Supplied passage ->
= = = =
The daylong event, “Cyber Security Skill Workshop for Journalists: Sending Secure Email,” was co-sponsored by the Medill National Security Journalism Initiative and the Military Reporters & Editors Association, and held in the Medill Washington newsroom.
The seminar began with an introductory lecture on cybersecurity basics and common misconceptions about online privacy and security. Security-related superstitions, such as the idea that browsing in so-called “incognito” or “invisible” modes will keep your digital whereabouts truly hidden, were promptly dispelled.
TestBed’s Aaron Rinehart and David Reese then transformed the event into a hands-on lesson in PGP – an acronym for “Pretty Good Privacy” – as well as understanding other aspects of digital fingerprints (including how to create a public key, how to register it in the Massachusetts Institute of Technology’s PGP directory so that you are more widely contactable by those in the encryption know and how to revoke (or deactivate) a key for security reasons.
The program also included a brief introduction to the Tor network, a group of volunteer-operated servers that allows people to improve their privacy and security on the Internet. Tor, originally developed by the U.S. Navy, hides the route taken from a computer’s IP address to its eventual browsing destination.
Learn how Tor works via Medill reporter William Hicks’ helpful primer and infographic here.
When asked for the top three lessons he hoped attendees would take away from the event, Rinehart emphasized the importance of “good key management,” or not sharing your private PGP key with anyone, operating “under good security practices”(such as updating software and antivirus programs) and making email encryption a regular habit.
= = = =
Records supplied ->

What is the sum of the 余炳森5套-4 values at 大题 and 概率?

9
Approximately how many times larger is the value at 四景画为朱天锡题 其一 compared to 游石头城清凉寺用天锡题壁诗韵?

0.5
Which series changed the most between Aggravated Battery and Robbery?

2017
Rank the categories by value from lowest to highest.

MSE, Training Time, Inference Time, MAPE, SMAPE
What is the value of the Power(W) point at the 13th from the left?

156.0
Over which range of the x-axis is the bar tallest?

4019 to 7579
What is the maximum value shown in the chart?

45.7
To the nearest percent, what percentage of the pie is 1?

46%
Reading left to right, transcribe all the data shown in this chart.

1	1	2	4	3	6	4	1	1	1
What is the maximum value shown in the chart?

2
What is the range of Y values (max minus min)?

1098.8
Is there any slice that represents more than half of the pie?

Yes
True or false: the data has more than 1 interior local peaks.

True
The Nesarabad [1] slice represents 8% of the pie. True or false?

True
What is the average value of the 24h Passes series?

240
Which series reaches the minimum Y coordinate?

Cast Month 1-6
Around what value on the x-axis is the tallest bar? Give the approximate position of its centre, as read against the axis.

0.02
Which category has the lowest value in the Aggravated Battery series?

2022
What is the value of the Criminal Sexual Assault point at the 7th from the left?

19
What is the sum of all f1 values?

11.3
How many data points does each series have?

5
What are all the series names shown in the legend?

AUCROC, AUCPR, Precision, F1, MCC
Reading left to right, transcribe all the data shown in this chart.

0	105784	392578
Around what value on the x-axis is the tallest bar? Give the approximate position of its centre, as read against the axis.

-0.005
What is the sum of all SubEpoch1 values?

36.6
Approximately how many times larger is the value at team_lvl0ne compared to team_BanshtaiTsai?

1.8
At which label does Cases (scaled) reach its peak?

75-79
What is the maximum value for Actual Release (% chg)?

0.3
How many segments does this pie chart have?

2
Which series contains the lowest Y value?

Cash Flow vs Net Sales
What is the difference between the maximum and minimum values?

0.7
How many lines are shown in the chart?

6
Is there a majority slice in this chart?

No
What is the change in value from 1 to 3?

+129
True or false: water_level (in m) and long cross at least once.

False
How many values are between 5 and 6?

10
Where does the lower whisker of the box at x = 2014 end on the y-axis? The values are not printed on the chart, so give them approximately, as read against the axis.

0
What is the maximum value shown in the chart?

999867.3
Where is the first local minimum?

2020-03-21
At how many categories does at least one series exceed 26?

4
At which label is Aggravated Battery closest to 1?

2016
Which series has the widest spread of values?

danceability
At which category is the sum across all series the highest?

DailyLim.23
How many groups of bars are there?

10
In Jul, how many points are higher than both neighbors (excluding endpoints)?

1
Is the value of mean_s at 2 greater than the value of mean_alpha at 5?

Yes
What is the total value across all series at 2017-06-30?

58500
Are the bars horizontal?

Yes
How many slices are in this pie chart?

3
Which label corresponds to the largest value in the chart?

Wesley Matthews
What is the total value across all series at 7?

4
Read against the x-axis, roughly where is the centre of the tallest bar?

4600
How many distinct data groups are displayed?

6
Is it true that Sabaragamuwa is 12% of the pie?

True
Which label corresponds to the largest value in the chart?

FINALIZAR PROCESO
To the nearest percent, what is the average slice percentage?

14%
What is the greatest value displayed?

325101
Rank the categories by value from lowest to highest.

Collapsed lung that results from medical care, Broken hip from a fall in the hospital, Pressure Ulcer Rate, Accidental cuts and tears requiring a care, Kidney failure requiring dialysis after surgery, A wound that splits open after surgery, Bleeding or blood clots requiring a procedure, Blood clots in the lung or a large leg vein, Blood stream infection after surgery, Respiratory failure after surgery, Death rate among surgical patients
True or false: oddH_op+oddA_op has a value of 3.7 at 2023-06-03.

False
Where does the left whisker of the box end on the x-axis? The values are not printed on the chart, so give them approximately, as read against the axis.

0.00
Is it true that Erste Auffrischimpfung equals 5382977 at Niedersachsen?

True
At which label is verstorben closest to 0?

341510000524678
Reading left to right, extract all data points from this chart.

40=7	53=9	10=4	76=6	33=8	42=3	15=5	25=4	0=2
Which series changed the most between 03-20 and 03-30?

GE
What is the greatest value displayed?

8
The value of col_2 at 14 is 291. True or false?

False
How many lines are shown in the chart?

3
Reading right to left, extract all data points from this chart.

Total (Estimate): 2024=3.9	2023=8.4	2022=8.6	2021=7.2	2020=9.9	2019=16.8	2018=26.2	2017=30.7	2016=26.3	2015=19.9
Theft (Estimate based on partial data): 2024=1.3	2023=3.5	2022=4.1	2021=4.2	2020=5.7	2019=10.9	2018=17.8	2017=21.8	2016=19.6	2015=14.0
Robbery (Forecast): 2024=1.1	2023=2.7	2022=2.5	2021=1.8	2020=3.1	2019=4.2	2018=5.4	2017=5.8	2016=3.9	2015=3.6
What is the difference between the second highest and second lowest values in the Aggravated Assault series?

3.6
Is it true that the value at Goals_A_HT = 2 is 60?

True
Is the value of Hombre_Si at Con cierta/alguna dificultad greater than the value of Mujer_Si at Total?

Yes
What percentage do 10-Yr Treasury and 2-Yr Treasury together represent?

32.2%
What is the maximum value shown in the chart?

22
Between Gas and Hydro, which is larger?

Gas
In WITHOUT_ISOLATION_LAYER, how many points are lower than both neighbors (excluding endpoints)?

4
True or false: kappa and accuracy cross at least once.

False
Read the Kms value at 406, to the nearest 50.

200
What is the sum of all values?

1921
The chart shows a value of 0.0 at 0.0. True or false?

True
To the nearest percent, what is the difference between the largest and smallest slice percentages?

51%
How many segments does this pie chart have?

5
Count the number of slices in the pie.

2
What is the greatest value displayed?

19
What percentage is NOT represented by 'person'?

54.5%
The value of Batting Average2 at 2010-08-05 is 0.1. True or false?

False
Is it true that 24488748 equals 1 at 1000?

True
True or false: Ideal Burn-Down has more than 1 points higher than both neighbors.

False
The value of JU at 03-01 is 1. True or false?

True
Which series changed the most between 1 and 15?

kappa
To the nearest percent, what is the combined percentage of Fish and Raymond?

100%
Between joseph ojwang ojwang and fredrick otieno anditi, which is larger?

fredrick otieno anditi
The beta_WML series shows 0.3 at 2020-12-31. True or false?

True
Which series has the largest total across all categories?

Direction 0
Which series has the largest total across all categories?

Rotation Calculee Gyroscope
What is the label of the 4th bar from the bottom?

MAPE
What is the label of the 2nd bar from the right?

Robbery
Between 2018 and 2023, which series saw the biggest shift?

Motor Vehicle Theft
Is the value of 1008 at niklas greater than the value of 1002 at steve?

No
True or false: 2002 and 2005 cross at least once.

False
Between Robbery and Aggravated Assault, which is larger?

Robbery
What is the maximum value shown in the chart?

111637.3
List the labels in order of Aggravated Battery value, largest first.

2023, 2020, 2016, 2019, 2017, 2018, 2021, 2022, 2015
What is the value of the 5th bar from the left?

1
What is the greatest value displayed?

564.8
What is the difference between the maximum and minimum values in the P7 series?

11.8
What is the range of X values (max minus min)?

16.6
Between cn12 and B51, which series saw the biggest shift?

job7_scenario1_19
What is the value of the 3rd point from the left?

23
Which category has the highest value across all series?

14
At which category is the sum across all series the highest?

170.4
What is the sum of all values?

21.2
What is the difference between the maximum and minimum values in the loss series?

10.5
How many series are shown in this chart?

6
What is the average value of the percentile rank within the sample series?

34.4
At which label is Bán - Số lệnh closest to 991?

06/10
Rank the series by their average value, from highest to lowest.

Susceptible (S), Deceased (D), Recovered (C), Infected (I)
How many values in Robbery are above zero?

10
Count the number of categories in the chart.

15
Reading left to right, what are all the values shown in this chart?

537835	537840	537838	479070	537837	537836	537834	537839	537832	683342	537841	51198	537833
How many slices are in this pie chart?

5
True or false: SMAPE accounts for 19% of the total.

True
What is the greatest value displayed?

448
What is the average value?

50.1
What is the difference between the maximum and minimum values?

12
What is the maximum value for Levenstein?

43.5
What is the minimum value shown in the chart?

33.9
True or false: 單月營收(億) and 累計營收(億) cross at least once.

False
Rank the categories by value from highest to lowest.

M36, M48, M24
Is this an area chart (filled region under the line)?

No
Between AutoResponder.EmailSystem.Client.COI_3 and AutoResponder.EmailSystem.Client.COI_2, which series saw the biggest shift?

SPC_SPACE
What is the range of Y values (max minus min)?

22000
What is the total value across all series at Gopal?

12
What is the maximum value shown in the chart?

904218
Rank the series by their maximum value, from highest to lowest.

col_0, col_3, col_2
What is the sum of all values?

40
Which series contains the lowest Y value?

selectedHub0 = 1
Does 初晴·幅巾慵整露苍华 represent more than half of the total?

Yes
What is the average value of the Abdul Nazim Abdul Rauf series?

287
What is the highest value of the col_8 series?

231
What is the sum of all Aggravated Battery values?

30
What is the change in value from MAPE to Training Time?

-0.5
= = = =
Required tasks ->
• a. Reproduce the workshop passage word for word, everything from "When asked for" down to "a regular habit.".
• b. Continue the workshop passage on secure email for journalists, starting right after its final sentence.
The listing comes from a separate source and has no connection to the workshop passage.

Responses by item number ->
• a.
When asked for the top three lessons he hoped attendees would take away from the event, Rinehart emphasized the importance of “good key management,” or not sharing your private PGP key with anyone, operating “under good security practices”(such as updating software and antivirus programs) and making email encryption a regular habit.

• b.
“Don’t compromise convenience for security,” Rinehart said in a post-workshop interview. “Try to make this something you can use everyday.”
The event drew a mix of reporters, security experts and students, which included military veterans and defense journalists.
Northwestern University in Qatar journalism student James Zachary Hollo attended the event to research encryption resources available for foreign correspondents and to report on the workshop for the Ground Truth Project in Boston, where he is currently completing his Junior Residency.
Hollo said the seminar gave him a better understanding of how to use PGP.
“I had sort of experimented with it before I came here, but this gave me a much better and deeper understanding of it, and I got to sort of refine my ability to use it more,” he said.
Hollo said he was surprised that many attendees came from military service or military reporting backgrounds, since, in his view, “one of the blowbacks against the NSA story [involving whistleblower Edward Snowden] was that it’s like reporting is like betraying your country.”